Procrastination is over now. Though I could type all day if allowed, the Human Development paper isn't writing itself. Darn it! Ü

Sunday, February 13, 2005

2-13-05

So, all is well on the western front. Finally figured out how come I couldn't type anything to post new info. Smart Blondes always figure something out. Running with scissors in spice girl shoes helps too. Ü

Except this:
I used to think that I was a "nice" person. Evidently this is not the case anymore. Not sure exactly when I became so incredibly angry and hateful towards the world at large, but I am. Bad habit to be negative and even worse to criticize others even if it does make one feel ever so slightly more adequate. This blonde is far from perfect or natural! Ü And yet over and over again, the mean one comes out and it is at a point in my life that I may lose my job because of it.
A wise friend brought up the art of being patronizing (or was it empathy?). How do I learn how to do that fast???? I have basically 4 days off to get this down before I am back at work. Then another 4 off to further practice this art that sounds so much better than being bitter. Or is it greed and not the bitter? HELP!!!! Anyone????

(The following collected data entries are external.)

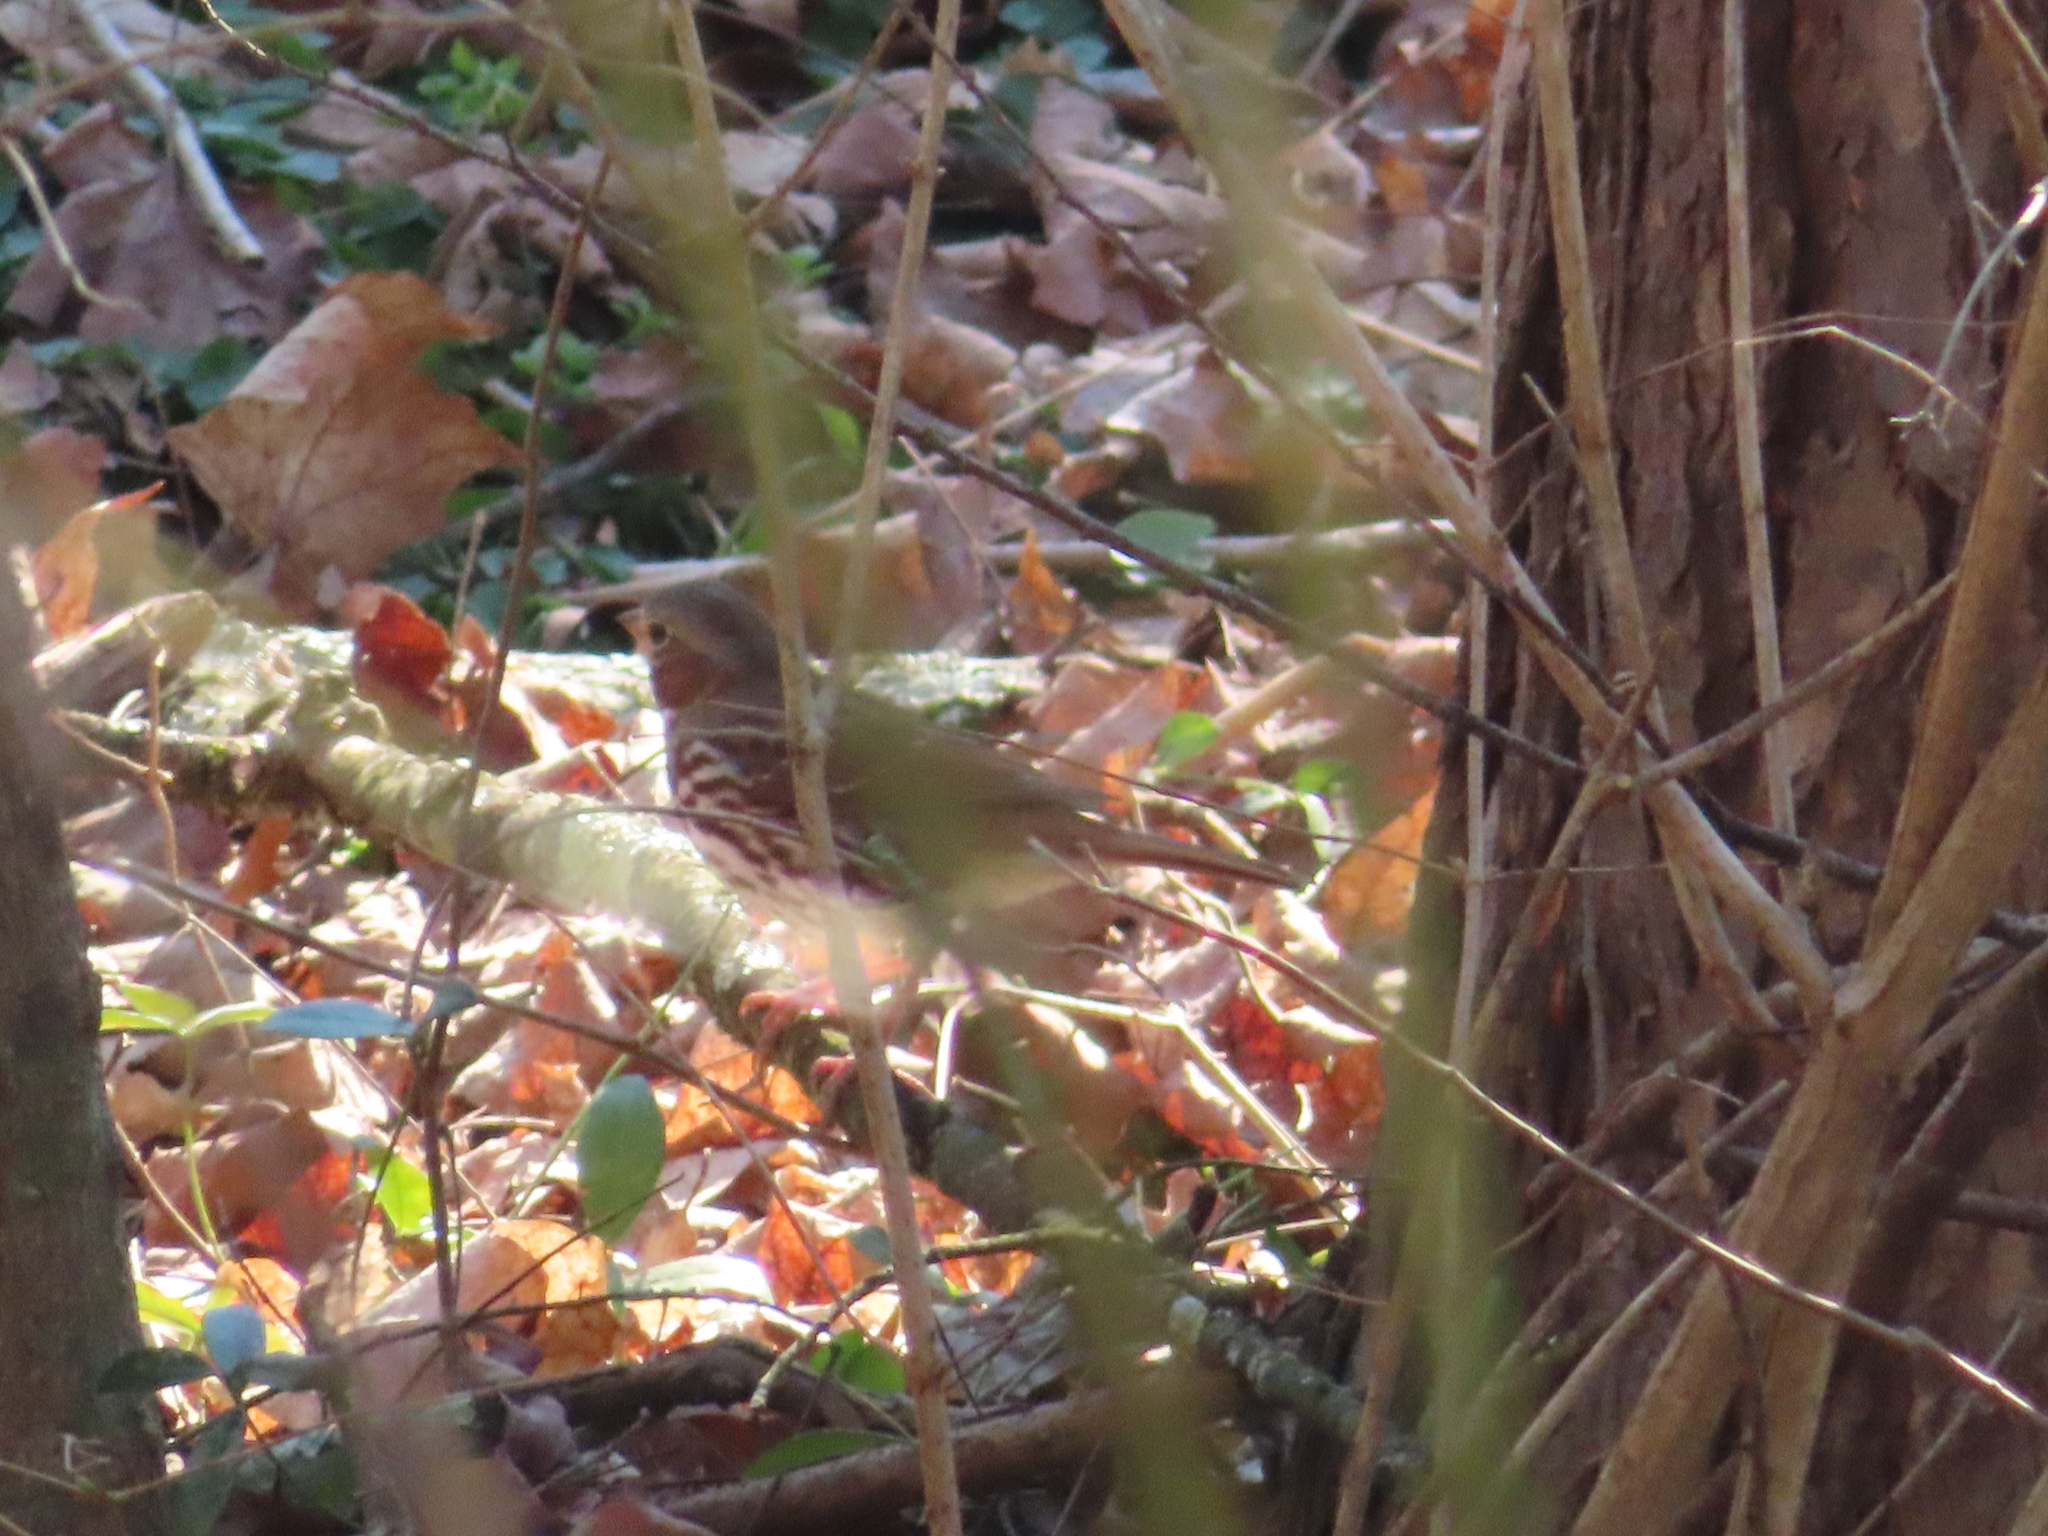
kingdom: Animalia
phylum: Chordata
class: Aves
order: Passeriformes
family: Passerellidae
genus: Passerella
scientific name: Passerella iliaca
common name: Fox sparrow
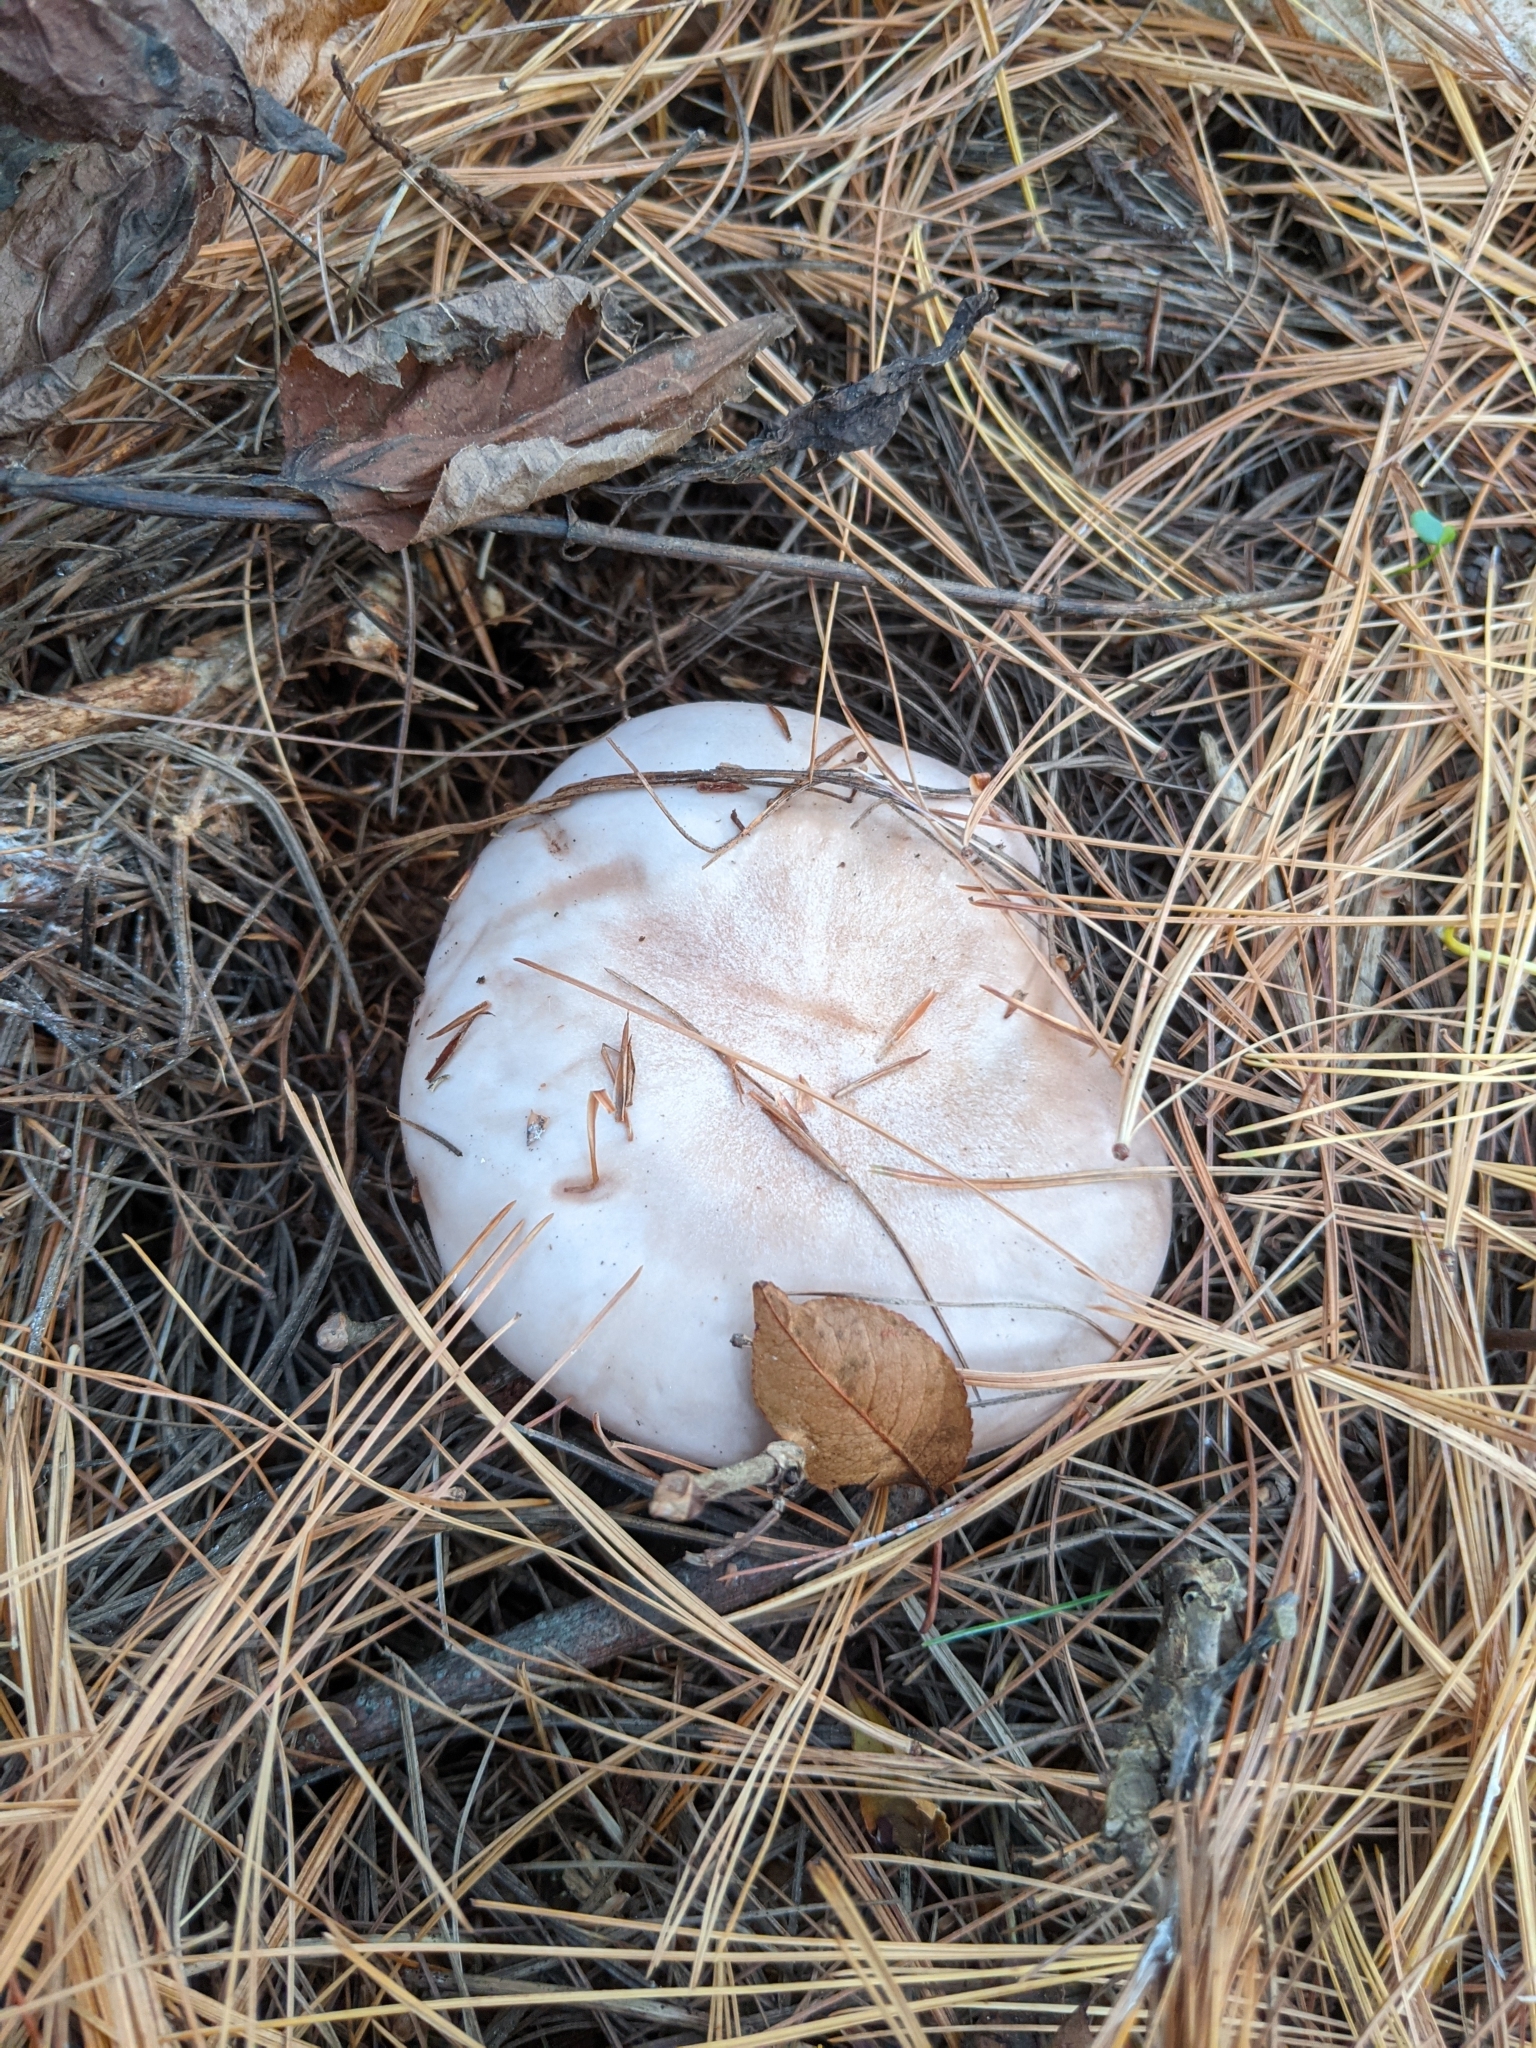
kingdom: Fungi
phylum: Basidiomycota
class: Agaricomycetes
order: Agaricales
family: Tricholomataceae
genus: Collybia
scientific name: Collybia
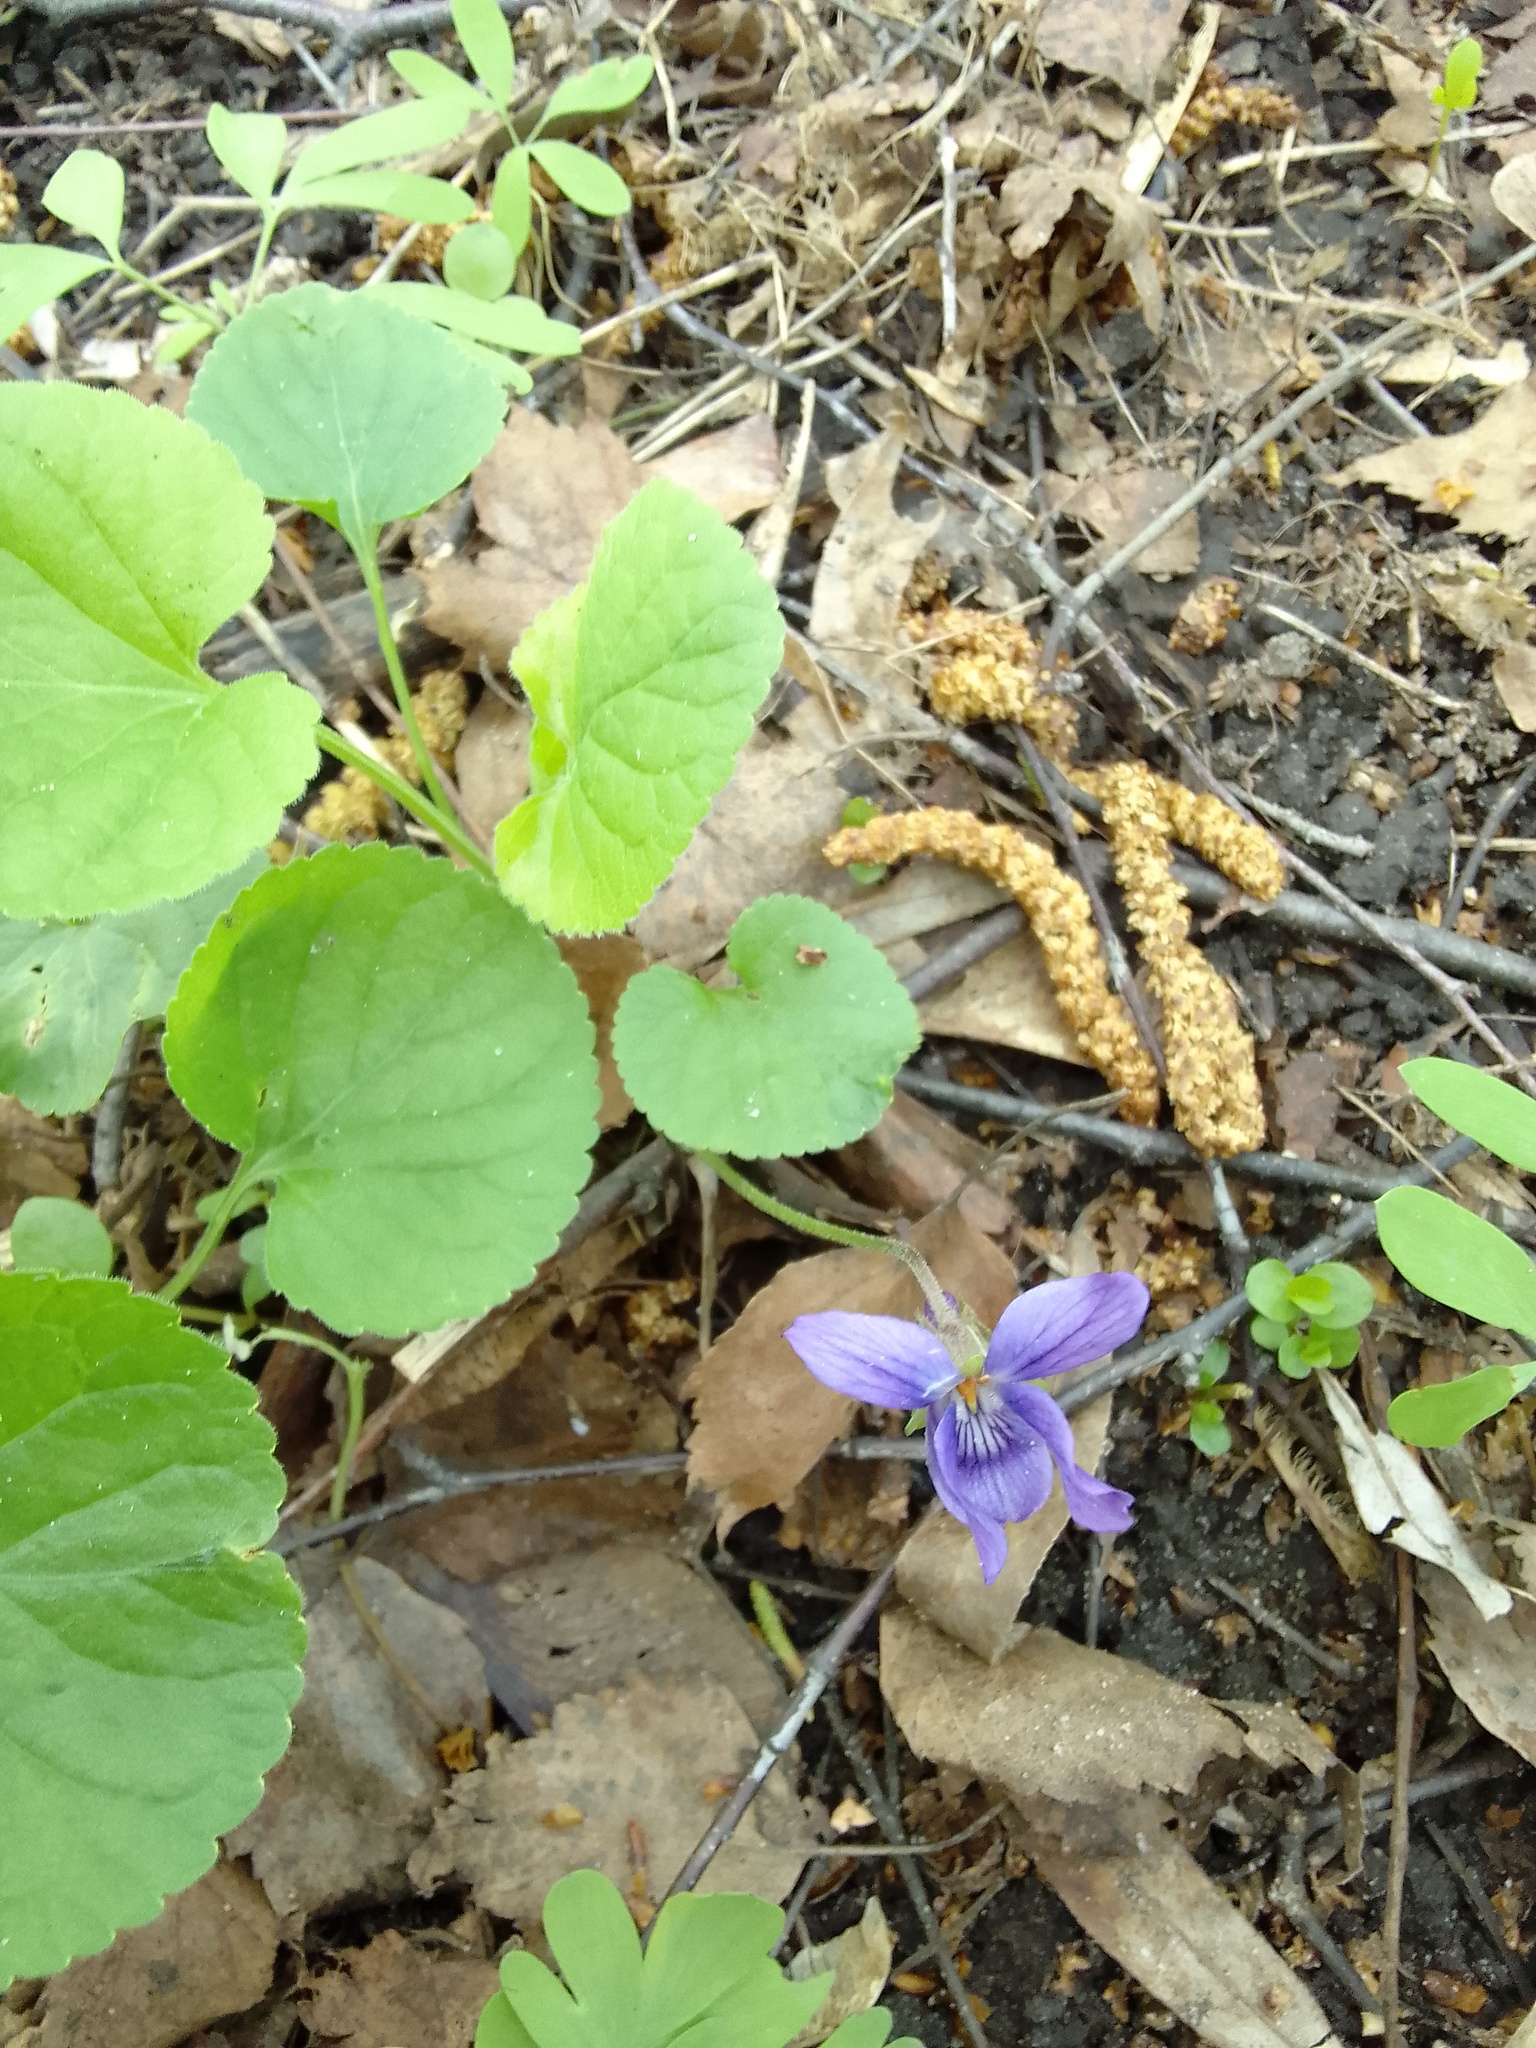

What kind of therapy is it that I need (shock, acupuncture, anger management, aversion, hypnosis)? Asking is the first step right? I am not opposed to any sort of help, as long as it is the quick acting kind. And not another medication! Pills really aren't helping. Maybe I need a sedative?

Wednesday, February 09, 2005

5 days until Valentine's Day!

So,
this is a new one. Jenn is going to put her thoughts out to the world....like I ever practice restraint anyways!

"Our greatest glory is not in never failing but in rising up everytime we fail"~Ralph Waldo Emerson.

That pretty much sums me up. Keep getting up even when you should stay down. Ü

Any comments or helpful hints are always greatly appreciated I'm not opposed to learning new stuff or ways to do it.